Since the degree of circuity involved in Routes 1 and 2 of the instant case is greater than the 35 percent circiiity involved in the A. E. West Petroleum Co. case, the Court must conclude that these routes are unreasonable and, therefore, incapable of invoking the intermediate point rule. While the hearing examiner considered the A. E. West Petroleum Co. case controlling as to Route 3, he did not consider this case controlling as to Routes 1 and 2. The hearing examiner inter*763preted this case as condemning only-routes involving unreasonable directional back-haul and observed that this evil is not present in either Routes 1 or 2. The instant Court, however, cannot accept this interpretation of the A. E. West Petroleum Co. case. The evil condemned in that case was unreasonable circuity, directional back-haul being merely one variety of circuity. The out-of-line haul over an elongated loop involved in Routes 1 and 2 is as unreasonable as circuity of a similar degree resulting from directional back-haul. Plaintiff appears to argue that the A. E. West Petroleum Co. case should be distinguished on the ground that the real basis for the decision therein was the fact that Moravia is not directionally the next point beyond Kansas City to which a commodity rate was published, because Kansas City is further from Bradford, Pennsylvania than is Moravia.5 In the instant case, however, Des Moines, being only 536 rail miles from Grand Rapids, is closer by rail to Grand Rapids than is Chicago, and, therefore, Chicago is directionally the next point beyond Des Moines. The Court, however, must reject plaintiff’s distinction, for while the fact that Moravia was not directionally the next point beyond Kansas City was a basis for the decision in A. E. West Petroleum Co. case, the circuity of routing traffic from Bradford to Moravia through Kansas City was an independent basis for the decision. Moreover, it appears from the opinion in that case that circuity was the primary basis of the decision.
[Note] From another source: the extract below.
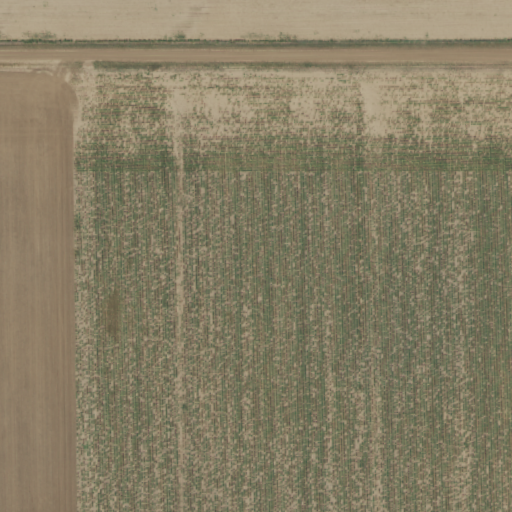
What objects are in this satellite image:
road: (255, 50)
Accordingly, the Court concludes that routing rail traffic from Grand Rapids to Chicago via Des Moines is unreasonable ; that such unreasonable routing cannot invoke the intermediate point rule so as to entitle plaintiff to the rate sought; that the order of the ICC granting reparation herein is, therefore, contrary to law; and that plaintiff’s complaint herein should be and is hereby dismissed.

Let judgment be entered accordingly.

. Charges were collected on all of the shipments at the rate assailed but refunds have been made to the plaintiff, based on the rate sought, on three shipments, one moving on February 8, 1962 and two on May 17, 1962, which weighed 109,940, 111,944, and 112,016 pounds each. The defendants assert that refunds on these shipments were made through error.

. The plaintiff has not challenged in this proceeding the conclusion of the hearing examiner with regard to Route 3.

. In following the A. E. West Petroleum Go. case, one judge has held that a route involving only 22.5 percent circuity is unreasonable. See United States v. Interstate Commerce Commission, 142 F.Supp. 741 (D.C.D.C.1955).

. In the A. E. West Petroleum Go. case, it was also contended that Kansas City was an intermediate point for traffic moving from Bradford to Cedar Rapids, Iowa. This routing involved considerable directional back-haul and was 62 percent circuitous. The Eighth Circuit held that this routing was unreasonable and, therefore, incapable of invoking the intermediate point rule.

. Cedar Rapids, likewise, was not directionally the next point beyond Kansas City in the A. E. West Petroleum Go. case.